Exocytosis of Vacuolar Apical Compartment (VAC): A Cell-Cell Contact Controlled Mechanism for the Establishment of the Apical Plasma Membrane Domain in Epithelial Cells

• Published in: The Journal of cell biology Vol. 107; no. 5; pp. 1717 - 1728
• Main Authors: Vega-Salas, D E, Salas, P J, Rodriguez-Boulan, E
• Format: Journal Article
• Language: English
• Published: New York, NY Rockefeller University Press 01.11.1988; The Rockefeller University Press
• Subjects: Animals; Antibodies; Antigens; B lymphocytes; Biological and medical sciences; Calcium - physiology; Cell Communication; Cell lines; Cell Membrane - physiology; Cell membranes; Cell membranes. Ionic channels. Membrane pores; Cell structures and functions; Cells; Cells, Cultured; Epithelial cells; Epithelium - physiology; Exocytosis; Fluorescent Antibody Technique; Fundamental and applied biological sciences.

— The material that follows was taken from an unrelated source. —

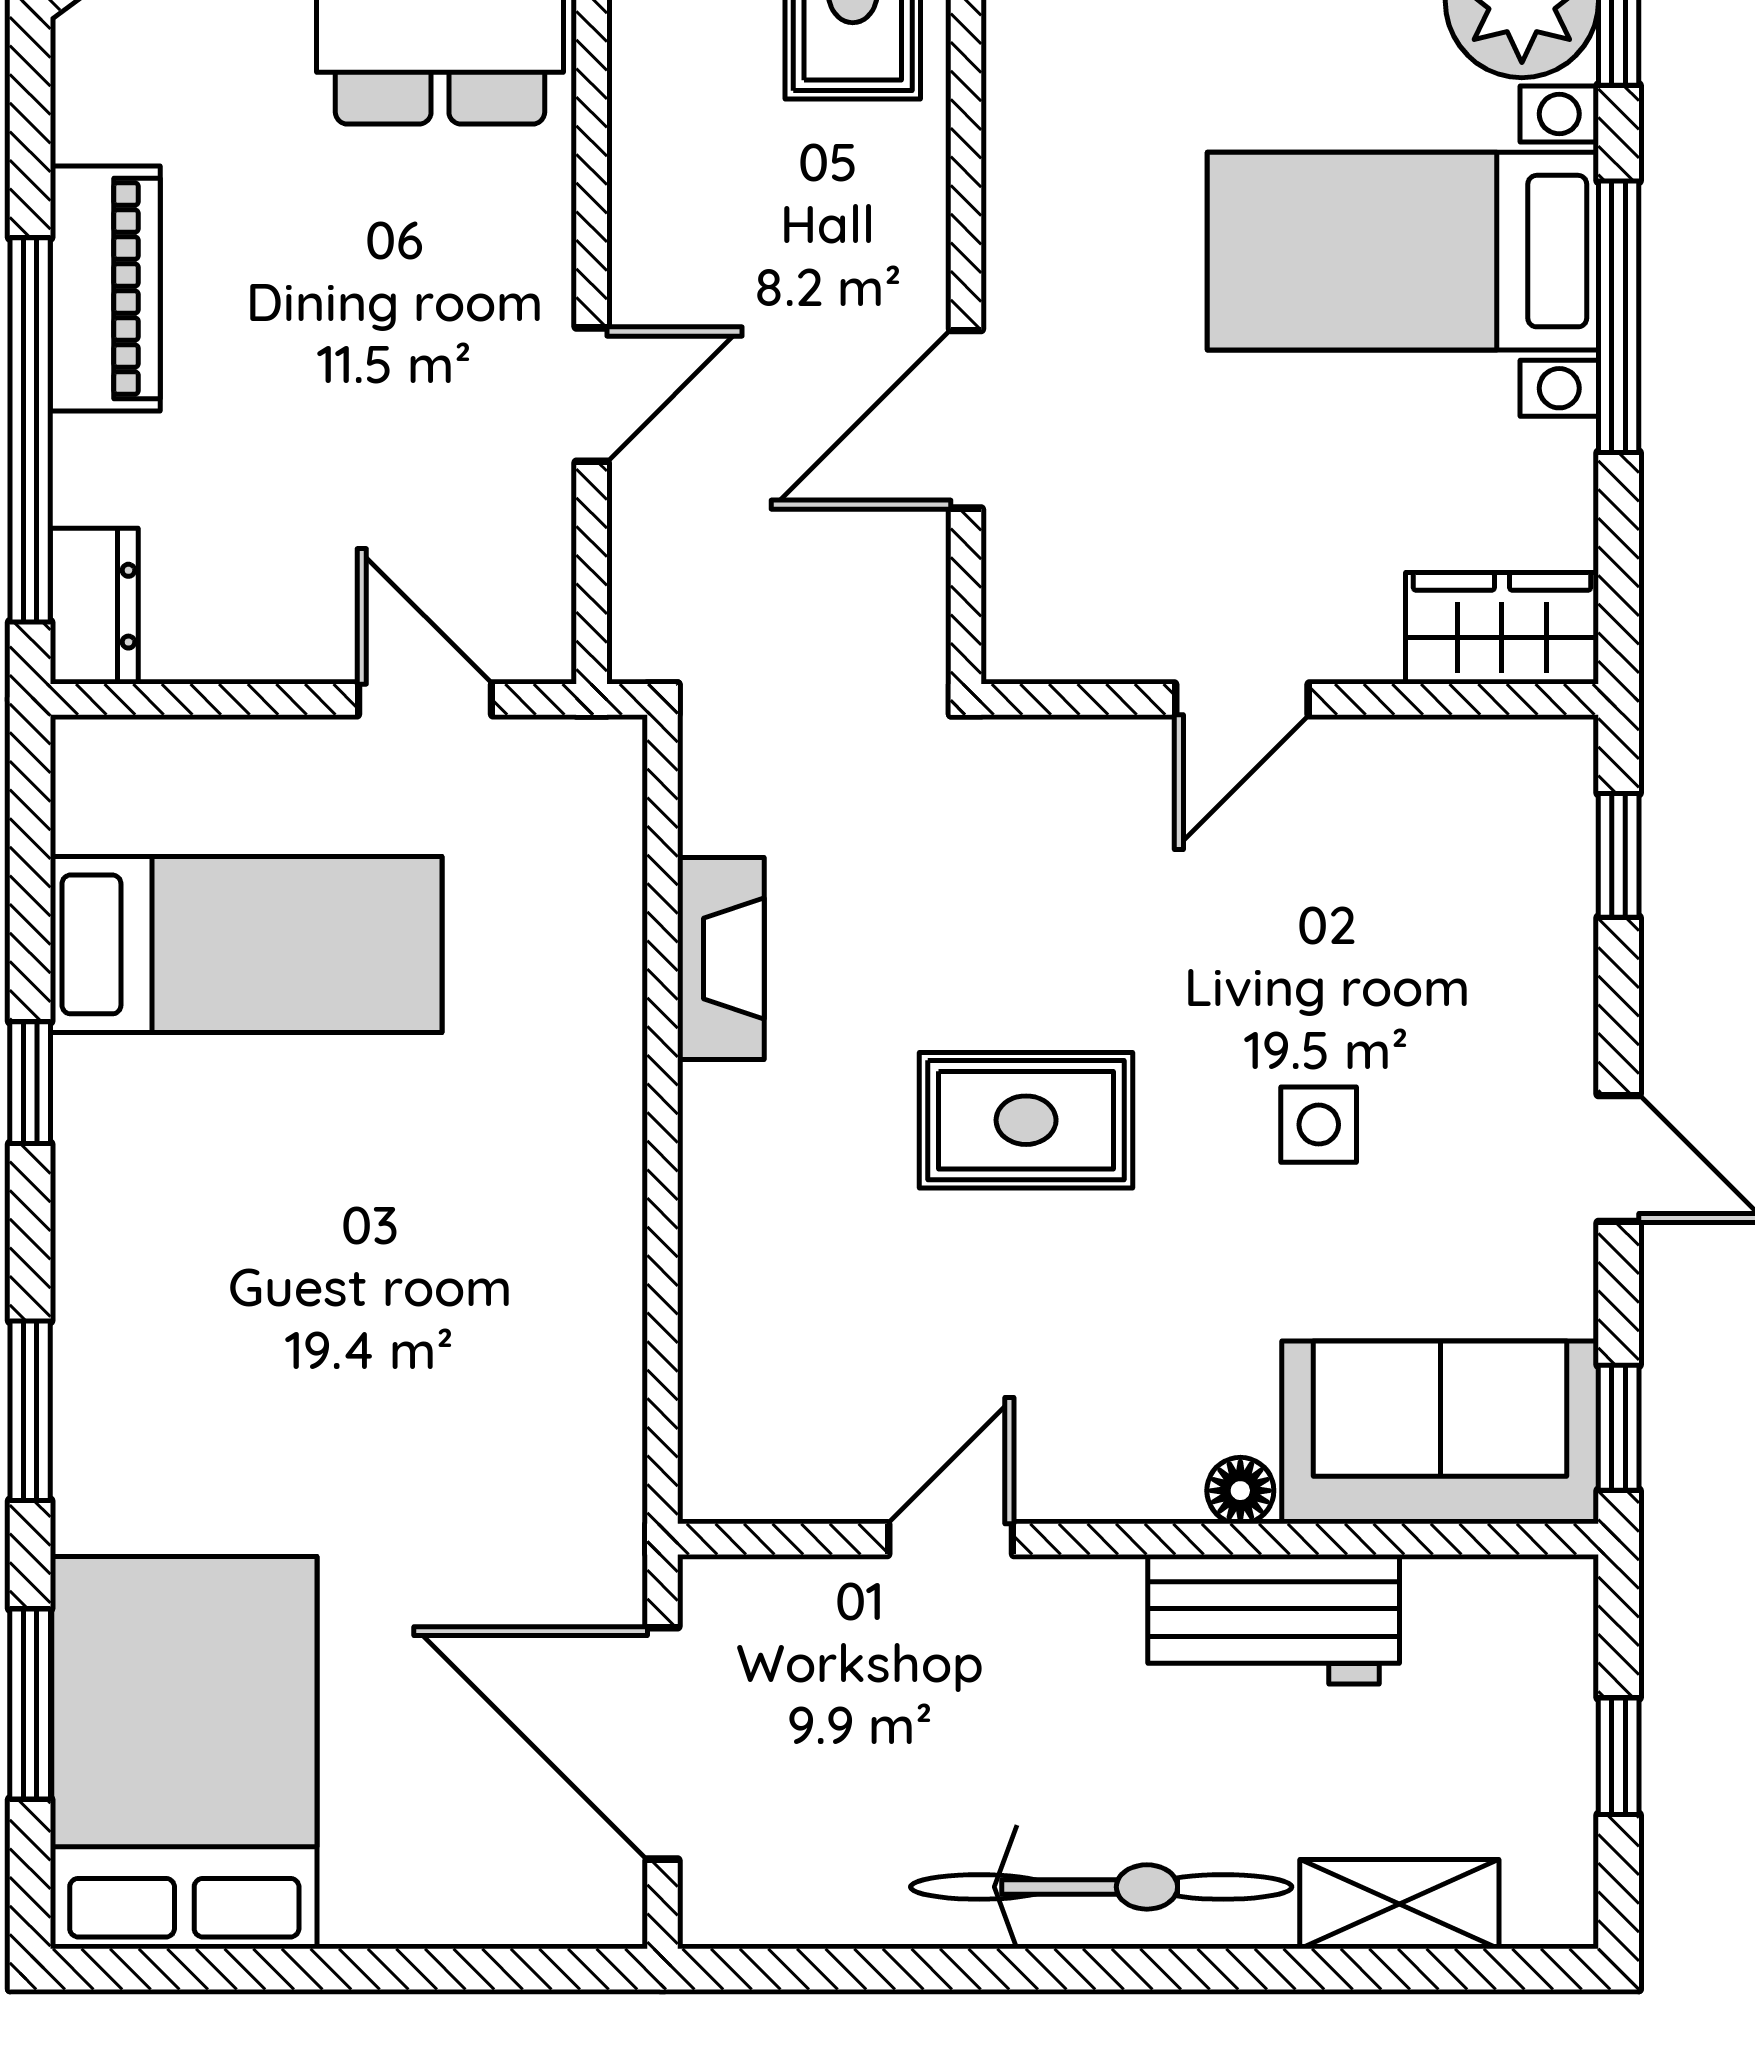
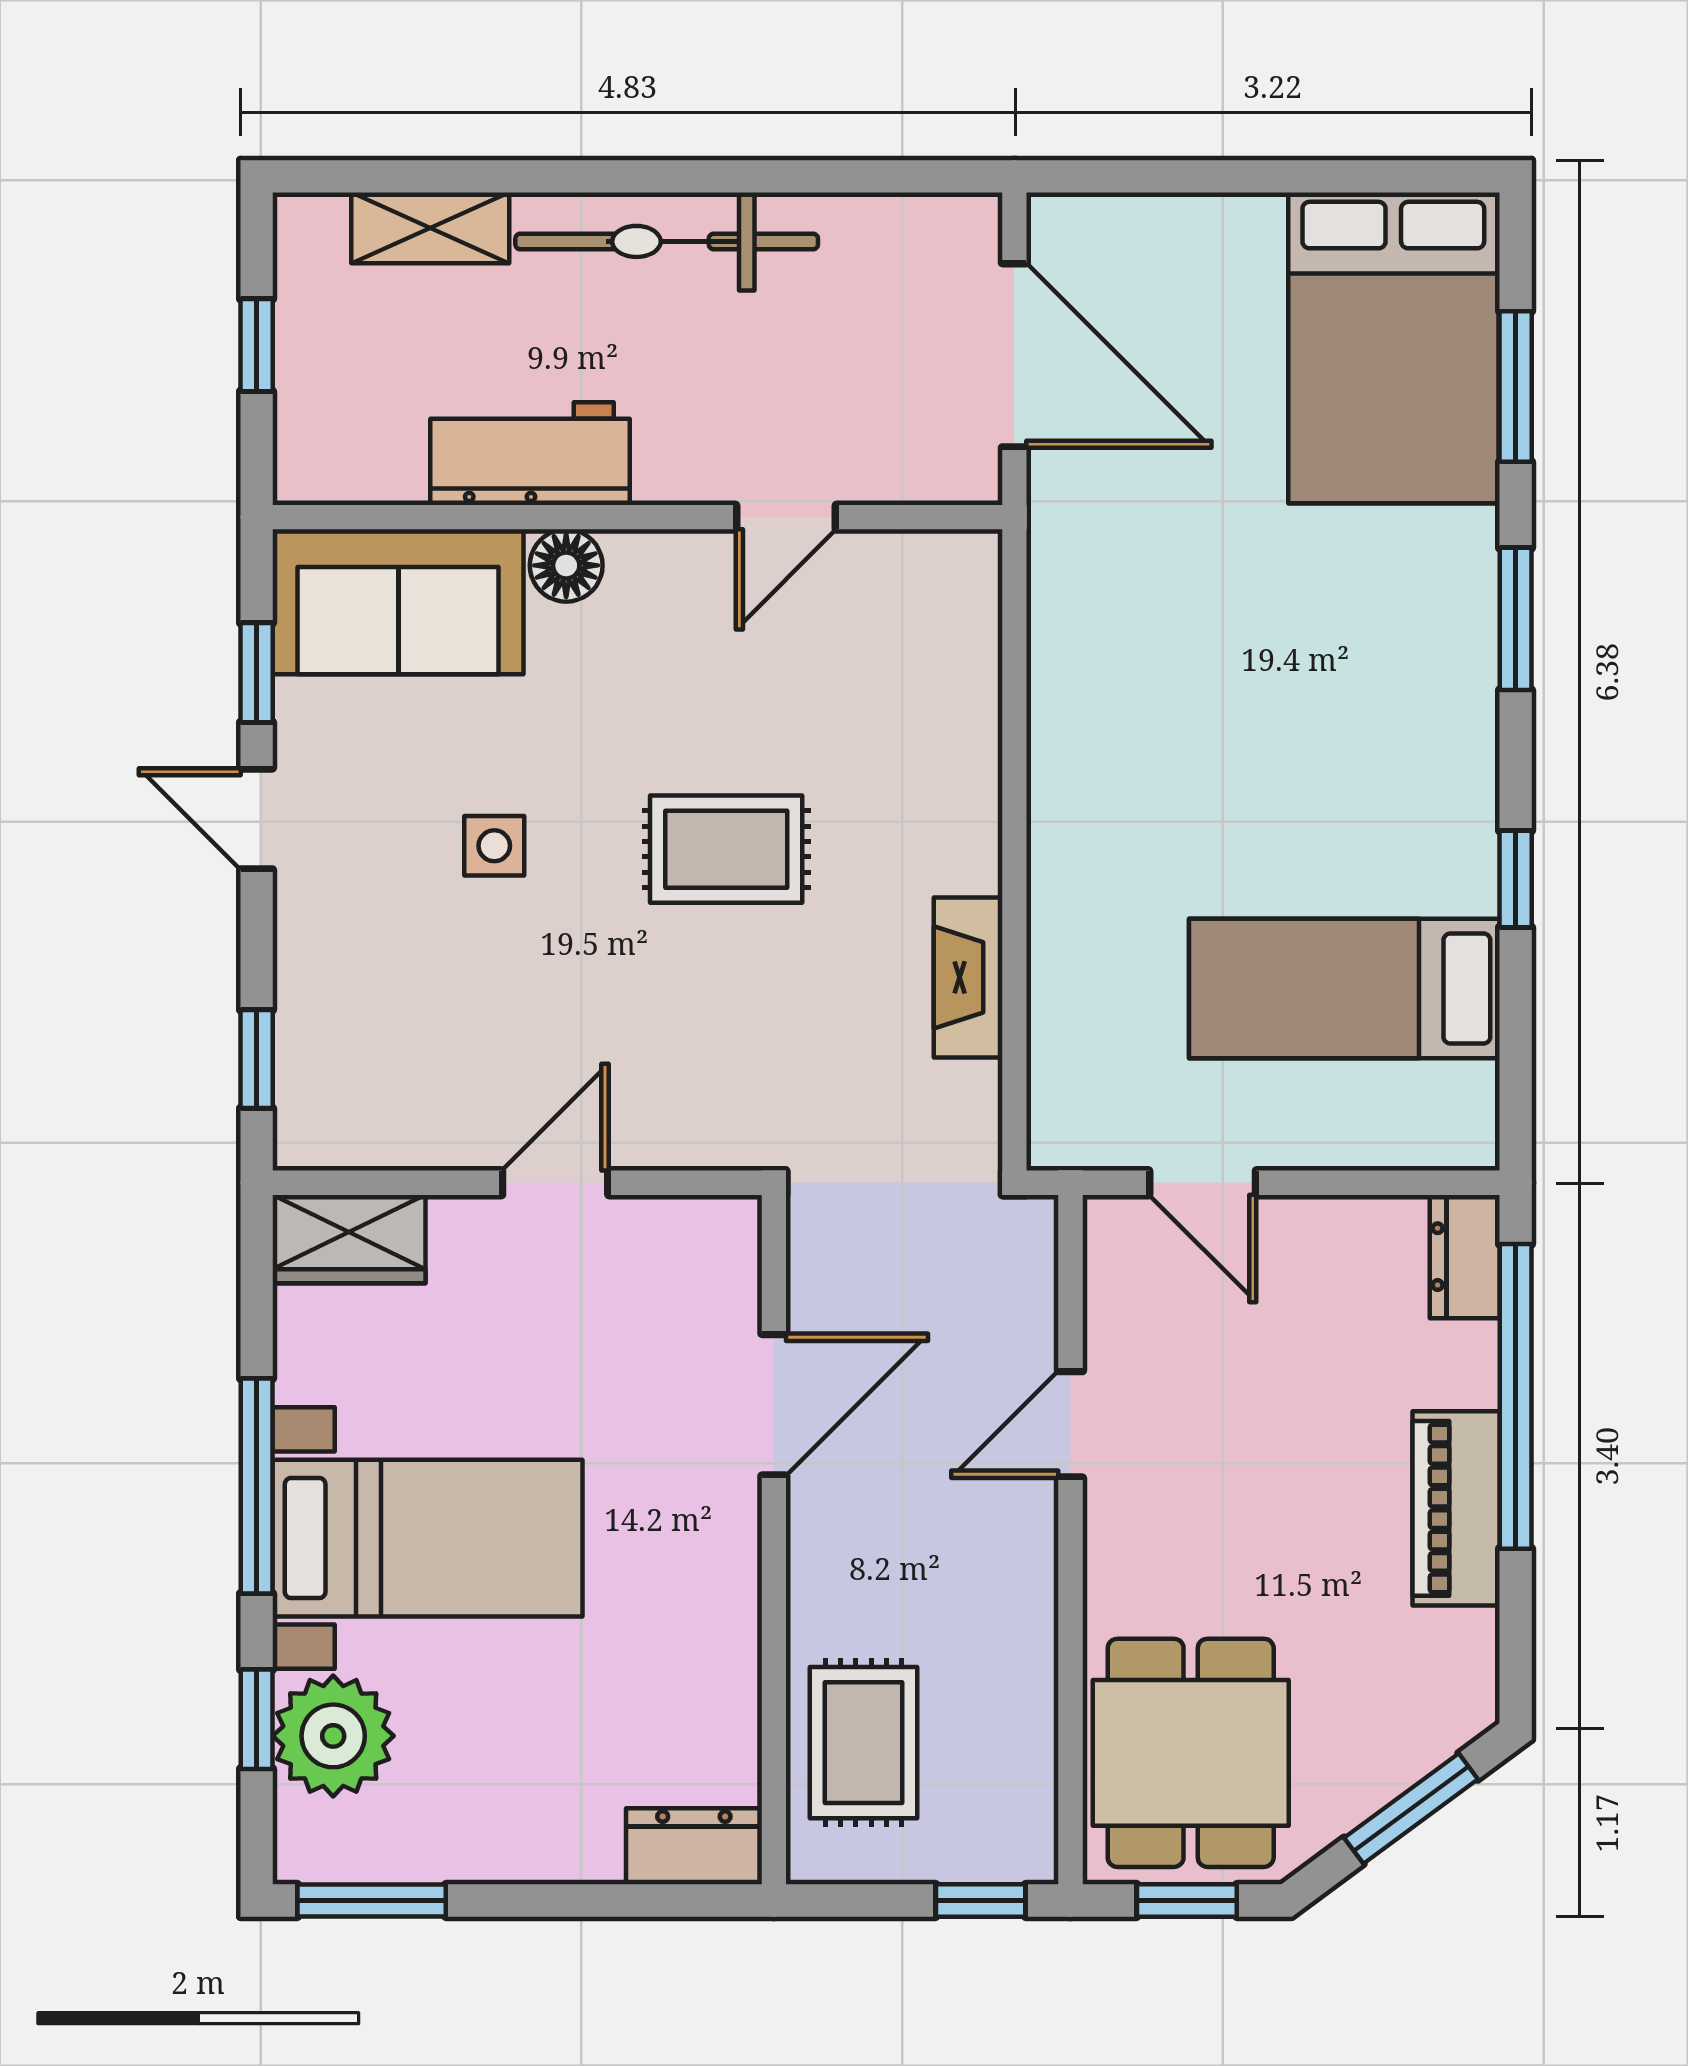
window: (1619, 1428) -> (257, 673), moved
floor lamp: (1240, 1491) -> (566, 565), width x1.37, depth x1.37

Psychology; Kidney cells; Kinetics; Membrane Fusion; Microvilli; Models, Biological; Molecular and cellular biology; Organelles - metabolism; Organelles - physiology; Radioimmunoassay; Vacuoles - metabolism; Vacuoles - physiology; Fissipedia; Carnivora; Intercellular space; Cell junction; Electron microscopy; Vacuole; Cell surface; Kidney; Apical membrane; Microvilli; Immunological method; Vertebrata; Cell contact; Mammalia; Plasma membrane; Epithelial cell; Polarity; Dog
• ISSN: 0021-9525; 1540-8140
• DOI: 10.1083/jcb.107.5.1717

The vacuolar apical compartment (VAC) is an organelle found in Madin-Darby canine kidney (MDCK) cells with incomplete intercellular contacts by incubation in 5 μM Ca++ and in cells without contacts (single cells in subconfluent culture); characteristically, it displays apical biochemical markers and microvilli and excludes basolateral markers. The apical surface of cells kept under these culture conditions is immature, with reduced numbers of microvilli and decreased levels of an apical biochemical marker (184 kD), which is, however, still highly polarized. We describe here the morphological stages of VAC exocytosis which ultimately lead to the establishment of a differentiated apical domain. Addition of 1.8 mM Ca++ to monolayers developed in 5 μM Ca++ causes the rapid (20-40 min) fusion of VACs with the plasma membrane and their accessibility to external antibodies, as demonstrated by immunofluorescence, immunoperoxidase EM, and RIA with antibodies against the 184-kD apical plasma membrane marker. Exocytosis occurs towards areas of cell-cell contact in the developing lateral surface where they form intercellular pockets; fusion images are always observed immediately adjacent to the incomplete junctional bands detected by the ZO-1 antibody. Blocks of newly incorporated VAC microvilli and 184-kD protein progressively move from intercellular ("primitive" lateral) spaces towards the microvilli-poor free cell surface. The definitive lateral domain is sealed behind these blocks by the growing tight junctional fence. These results demonstrate a fundamental role of cell-cell contact-mediated VAC exocytosis in the establishment of epithelial surface polarity. Because isolated stages (intercellular pockets) of the stereotyped sequence of events triggered by the establishment of intercellular contacts in MDCK cells have been reported during normal differentiation of intestine epithelium, we speculate that the mechanism we describe here plays an important role in the establishment of epithelial cell polarity in vivo.